:: TEXT SECTION
The consumption of poor quality data can cause significant knock-on effects – bad data leads to bad decision-making, often resulting in time-consuming and costly corrective action later on. It therefore makes sense to check the quality of incoming data at the point of arrival.

With seemingly few options available, many organisations turn to performing these quality processes manually, but this is far from ideal. The processes are often the remit of a small team of specialists, leaving the organisation vulnerable to knowledge shortages if members of the team move on.

Additionally, these specialist teams frequently struggle to keep up with the volume of requests for their time, meaning data users having to wait longer to access the intelligence contained within the data. All of these small delays add up to cause significant levels of disruption for the wider organisation.

What’s needed is an automated way to process this incoming data before it reaches significant systems so that users aren’t caught in a slow and costly queue. What would be even better is a system that could take this one step further by defining how any non-compliant data is handled – perhaps returning incorrect data to the issuer for review.
::::
:: EXCERPTED DATA
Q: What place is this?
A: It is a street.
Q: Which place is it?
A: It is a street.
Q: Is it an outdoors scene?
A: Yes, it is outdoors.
::::
§ ACTIVITY 1
In the data quality text, at what point does it make sense to check incoming data?
§ ACTIVITY 2
Edit the data quality text by writing out everything from "The consumption of" down to "the wider organisation.", putting "ripple effects" in place of "knock-on effects".
§ ACTIVITY 3
Continue the text about checking the quality of incoming data from where it stops.
The records have nothing to do with the text on data quality.

§ FINAL ANSWER 1
At the point of arrival.

§ FINAL ANSWER 2
The consumption of poor quality data can cause significant ripple effects – bad data leads to bad decision-making, often resulting in time-consuming and costly corrective action later on. It therefore makes sense to check the quality of incoming data at the point of arrival.

With seemingly few options available, many organisations turn to performing these quality processes manually, but this is far from ideal. The processes are often the remit of a small team of specialists, leaving the organisation vulnerable to knowledge shortages if members of the team move on.

Additionally, these specialist teams frequently struggle to keep up with the volume of requests for their time, meaning data users having to wait longer to access the intelligence contained within the data. All of these small delays add up to cause significant levels of disruption for the wider organisation.

§ FINAL ANSWER 3
Not only would such a system drastically increase the volume of processes that could be performed, it would also remove human error resulting in far great confidence in the data and any decisions it influences. In addition, the removal of manual processing would result in significant time and cost savings, with delays downstream being minimised or even eliminated.

East Hampshire District Council used this logic when they used FME to create a process to QA a large collection of historic datasets ready for loading into their SQL database. Not only did automating the processes increase the overall accuracy and reliability of the data, it also enabled significant savings in staff costs.

It’s a simple approach, but it has the potential to solve an issue that causes many organisations huge levels of disruption. It may not work for all scenarios, but it would definitely be a good starting point for most.